Mechanistic insights into the inhibition of endo-β 1,4 xyloglucan hydrolase by a classical aspartic protease inhibitor.

This is the first report of inactivation of xyloglucanase from Thermomonospora sp by pepstatin A, a specific inhibitor towards aspartic proteases. The steady state kinetics revealed a reversible, competitive, two-step inhibition mechanism with IC 50 and K i values of 3.5 ± 0.5 μM and 1.25 ± 0.5 μM respectively.
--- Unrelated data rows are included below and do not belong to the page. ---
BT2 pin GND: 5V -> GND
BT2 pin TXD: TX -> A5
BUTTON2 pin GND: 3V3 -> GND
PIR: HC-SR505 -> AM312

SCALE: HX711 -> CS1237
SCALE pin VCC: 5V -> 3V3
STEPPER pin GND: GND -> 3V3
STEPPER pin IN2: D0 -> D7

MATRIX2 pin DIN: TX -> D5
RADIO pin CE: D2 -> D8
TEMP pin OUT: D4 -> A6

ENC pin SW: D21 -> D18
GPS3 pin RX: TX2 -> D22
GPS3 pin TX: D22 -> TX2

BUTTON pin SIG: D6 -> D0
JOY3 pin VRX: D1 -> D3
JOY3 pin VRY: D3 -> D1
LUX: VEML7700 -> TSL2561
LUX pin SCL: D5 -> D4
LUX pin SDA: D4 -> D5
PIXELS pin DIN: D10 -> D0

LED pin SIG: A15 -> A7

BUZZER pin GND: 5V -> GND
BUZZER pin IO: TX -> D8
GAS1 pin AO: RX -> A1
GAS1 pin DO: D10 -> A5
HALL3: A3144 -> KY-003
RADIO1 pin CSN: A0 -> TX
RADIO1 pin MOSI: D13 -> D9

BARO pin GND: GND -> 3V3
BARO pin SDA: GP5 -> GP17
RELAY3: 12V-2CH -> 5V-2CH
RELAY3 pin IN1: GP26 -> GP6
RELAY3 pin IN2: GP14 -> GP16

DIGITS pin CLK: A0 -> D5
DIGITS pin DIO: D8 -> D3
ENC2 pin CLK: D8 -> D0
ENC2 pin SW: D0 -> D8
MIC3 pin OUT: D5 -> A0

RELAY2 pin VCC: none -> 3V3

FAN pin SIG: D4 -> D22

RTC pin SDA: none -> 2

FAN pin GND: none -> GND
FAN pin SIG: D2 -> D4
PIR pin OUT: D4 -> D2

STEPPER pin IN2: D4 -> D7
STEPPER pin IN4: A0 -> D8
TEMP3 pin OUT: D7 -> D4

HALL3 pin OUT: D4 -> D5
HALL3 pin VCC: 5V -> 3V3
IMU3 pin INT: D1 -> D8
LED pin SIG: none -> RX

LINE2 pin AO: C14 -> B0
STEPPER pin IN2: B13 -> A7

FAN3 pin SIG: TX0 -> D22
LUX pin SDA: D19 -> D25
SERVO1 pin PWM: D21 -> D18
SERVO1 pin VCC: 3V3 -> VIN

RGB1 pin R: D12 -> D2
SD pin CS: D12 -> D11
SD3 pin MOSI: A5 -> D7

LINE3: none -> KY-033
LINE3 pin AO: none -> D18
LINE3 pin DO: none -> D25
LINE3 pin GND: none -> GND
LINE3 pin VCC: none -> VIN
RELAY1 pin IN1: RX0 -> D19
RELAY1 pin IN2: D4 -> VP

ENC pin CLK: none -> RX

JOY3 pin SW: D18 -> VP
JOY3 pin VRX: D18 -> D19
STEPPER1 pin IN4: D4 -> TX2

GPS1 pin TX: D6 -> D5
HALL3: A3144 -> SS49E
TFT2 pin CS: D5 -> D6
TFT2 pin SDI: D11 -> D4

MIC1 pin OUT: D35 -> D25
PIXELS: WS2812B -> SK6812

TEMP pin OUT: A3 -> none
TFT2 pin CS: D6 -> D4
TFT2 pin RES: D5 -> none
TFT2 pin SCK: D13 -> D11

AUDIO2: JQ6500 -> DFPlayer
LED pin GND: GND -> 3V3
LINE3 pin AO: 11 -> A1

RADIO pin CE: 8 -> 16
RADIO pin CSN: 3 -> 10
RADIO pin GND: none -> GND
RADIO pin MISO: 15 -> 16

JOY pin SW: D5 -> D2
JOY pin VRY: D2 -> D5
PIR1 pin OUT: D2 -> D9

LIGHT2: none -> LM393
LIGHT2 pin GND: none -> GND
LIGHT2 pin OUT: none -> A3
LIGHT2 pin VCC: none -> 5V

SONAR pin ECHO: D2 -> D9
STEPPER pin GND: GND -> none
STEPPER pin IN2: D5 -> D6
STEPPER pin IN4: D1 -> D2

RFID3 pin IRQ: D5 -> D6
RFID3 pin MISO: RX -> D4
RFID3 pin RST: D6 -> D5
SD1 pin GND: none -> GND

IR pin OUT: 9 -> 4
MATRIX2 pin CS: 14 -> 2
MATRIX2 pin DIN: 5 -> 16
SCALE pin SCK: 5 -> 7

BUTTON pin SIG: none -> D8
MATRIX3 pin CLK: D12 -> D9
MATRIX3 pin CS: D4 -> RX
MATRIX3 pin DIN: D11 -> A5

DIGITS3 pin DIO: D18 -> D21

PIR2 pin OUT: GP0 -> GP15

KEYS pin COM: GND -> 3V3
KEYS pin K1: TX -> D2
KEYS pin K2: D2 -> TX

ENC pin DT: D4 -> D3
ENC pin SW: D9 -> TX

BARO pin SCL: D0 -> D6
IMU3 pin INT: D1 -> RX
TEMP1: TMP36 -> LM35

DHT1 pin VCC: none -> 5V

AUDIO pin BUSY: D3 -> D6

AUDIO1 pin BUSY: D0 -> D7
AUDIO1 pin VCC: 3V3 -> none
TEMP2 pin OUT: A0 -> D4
The rate constants determined for the isomerization of EI to EI(*) and the dissociation of EI* were 14.5 ± 1.5 × 10(-5) s(-1) and 2.85 ± 1.2 × 10(-8) s(-1) respectively, whereas the overall inhibition constant K i(*) was 27 ± 1 nM. The conformational changes induced upon inhibitor binding to xyloglucanase were monitored by fluorescence analysis and the rate constants derived were in agreement with the kinetic data. The abolished isoindole fluorescence of o-phthalaldehyde (OPTA)-labeled xyloglucanase and far UV analysis suggested that pepstatin binds to the active site of the enzyme. Our results revealed that the inactivation of xyloglucanase is due to the interference in the electronic microenvironment and disruption of the hydrogen-bonding network between the essential histidine and other residues involved in catalysis.